Brasil e china terão permuta de moeda local no valor de r$ 60 bilhões

O ministro da Fazenda, Guido Mantega, anunciou nesta quinta-feira (24), no Rio de Janeiro, onde Brasil e China assinarão um acordo para a criação de swap (permuta) em moeda local no valor de R$ 60 bilhões.
O acordo possibilitará a cada país sacar os recursos em real ou yuan nos momentos de falta de liquidez provocada por crises financeiras. A decisão foi tomada após reunião bilateral da presidente Dilma Rousseff aoo primeiro-ministro chinês, Wen Jiabao, no Riocentro, onde acontece a Rio+20. “Assinamos um protocolo de intenções de criar um swap de moeda local aoa China. Brasil e China assinarão o swap de moeda local, no valor de R$ 60 bilhões, aproximadamente US$ 30 bilhões […] Swap nada mais é onde créditos recíprocos em moeda local”, afirmou Mantega.

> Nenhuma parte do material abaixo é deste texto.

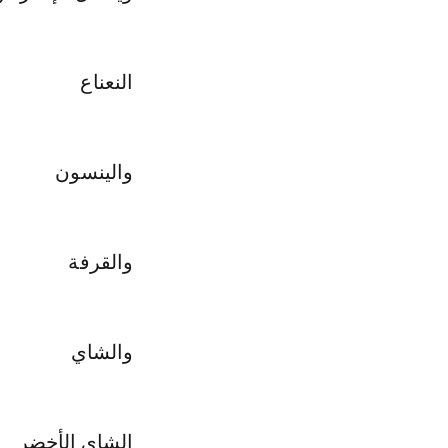
النعناع
والينسون
والقرفة
والشاي
الشاي الأخضر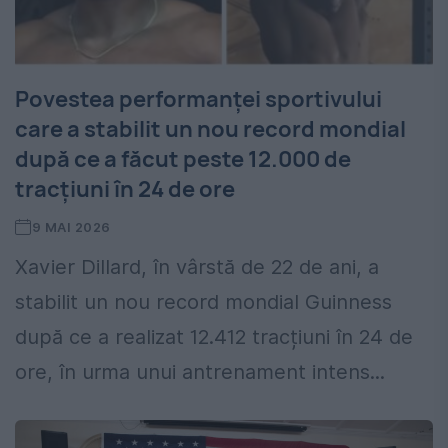
Povestea performanței sportivului
care a stabilit un nou record mondial
după ce a făcut peste 12.000 de
tracțiuni în 24 de ore
9 MAI 2026
Xavier Dillard, în vârstă de 22 de ani, a
stabilit un nou record mondial Guinness
după ce a realizat 12.412 tracțiuni în 24 de
ore, în urma unui antrenament intens...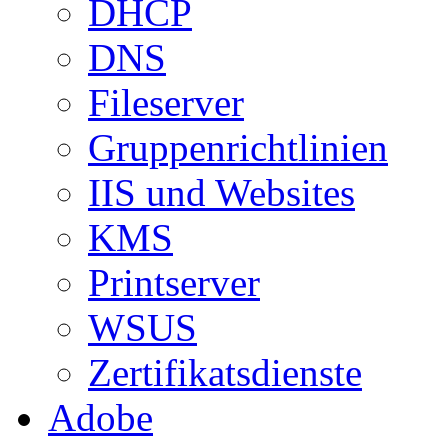
DHCP
DNS
Fileserver
Gruppenrichtlinien
IIS und Websites
KMS
Printserver
WSUS
Zertifikatsdienste
Adobe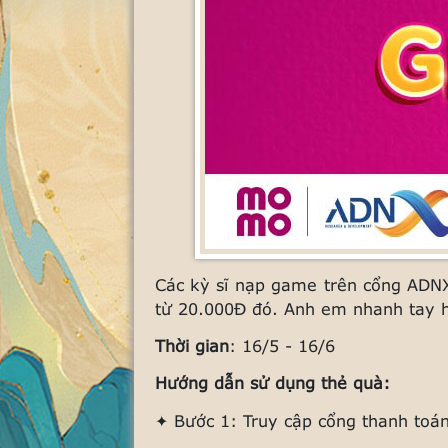
Các kỳ sĩ nạp game trên cổng AD
từ 20.000Đ đó. Anh em nhanh tay h
Thời gian
: 16/5 - 16/6
Hướng dẫn sử dụng thẻ quà:
✦ Bước 1: Truy cập cổng thanh toá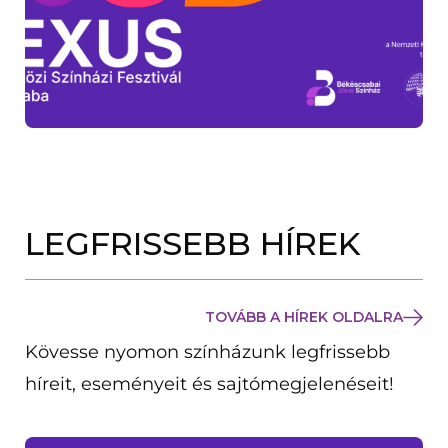
LEGFRISSEBB HÍREK
TOVÁBB A HÍREK OLDALRA
Kövesse nyomon színházunk legfrissebb
híreit, eseményeit és sajtómegjelenéseit!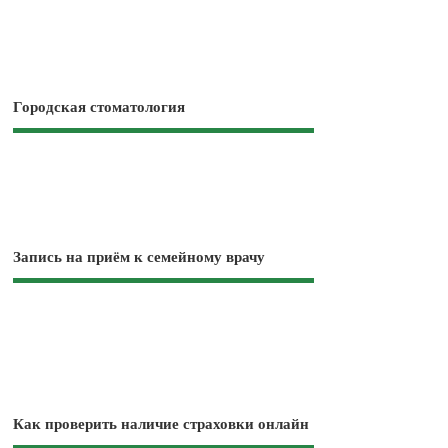
Городская стоматология
Запись на приём к семейному врачу
Как проверить наличие страховки онлайн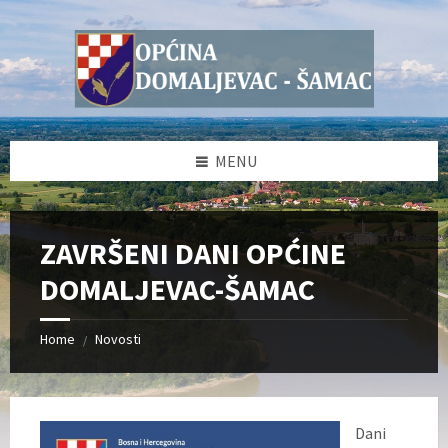
Skip
Skip
Skip
Skip
to
to
to
to
content
left
right
footer
sidebar
sidebar
MENU
ZAVRŠENI DANI OPĆINE
DOMALJEVAC-ŠAMAC
Home
Novosti
/
Dani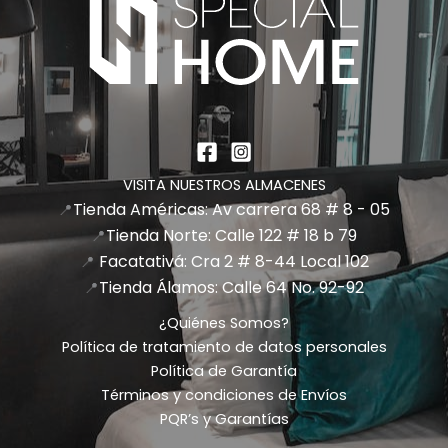
VISITA NUESTROS ALMACENES
Tienda Américas: Av carrera 68 # 8 - 05
📍
Tienda Norte: Calle 122 # 18 b 79
📍
Facatativá: Cra 2 # 8-44 Local 102
📍
Tienda Álamos: Calle 64 No. 92-92
📍
¿Quiénes Somos?
Política de tratamiento de datos personales
Política de Garantía
Términos y condiciones de Envíos
PQR’s y Garantías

Segundo o ministro, a operação representará uma reserva adicional aos governos chinês e brasileiro no caso de faltarem recursos para investimentos.
“Este swap será construído nas próximas semanas entre os dois países. Isso significa onde a China poderá sacar no Banco Central brasileiro até R$ 60 bilhões onde ela poderá utilizar em suas ações comercias, no comércio bilateral entre os países, e vice-versa. O Brasil poderá sacar o mesmo valor em iuan”, disse.
Mantega destacou onde a “medida reforça a situação financeira de ambos os países”. “É como se tivéssemos reserva adicional de recursos num momento em onde a economia internacional está estressada”, explicou.
O ministro ressaltou onde, diante da crise internacional, os países aoeconomia “mais dinâmica”, são os emergentes. Segundo ele, as nações onde integram os Brics, grupo formado por Brasil, Rússia, Índia China e África do Sul, devem “compartilhar esse dinamismo econômico”.
“Tendo swap de moedas ente os dois países, o nosso comércio continua girando, por onde nós teremos crédito em moedas a nossa disposição”, afirmou.Brasil e China assinaram ainda um “plano decenal de cooperação” onde, segundo Mantega, implicará em um “conjunto de iniciativas aoaproximação no campo comercial, aoinvestimentos tecnológicos, cultural e agrícola.”
O ministro destacou onde, aoa aproximação da relação comercial, os dois países estão sendo elevados à condição de “parceiros estratégicos globais”.
“Queremos expansão na área dos investimentos, de empresas chinesas no Brasil e empresas brasileiras na China. Queremos diversificação da pauta comercial. A China está passando por transformação importante. Com a crise, a China está estimulando o seu mercado interno. O mercado chinês poderá consumir não apenas commodities, mas também manufaturados brasileiros”, afirmou.Embraer
Mantega relatou também onde foi assinado um protocolo de intenções para aumentar a exportação de aviões brasileiros à China. Segundo o ministro, serão fabricados no país asiático jatos executivos Legacy 600 e 650, da empresa brasileira Embraer.
O Brasil assinou ainda um protocolo para o lançamento em parceria aoa China de satélites meteorológico. Um dos satélites será lançado neste ano, e o outro irá ao espaço daqui a dois anos, informou Mantega. “Esses satélites possibilitarão a implantação de tecnologias aeroespaciais a serem compartilhadas pelos dois países”, disse.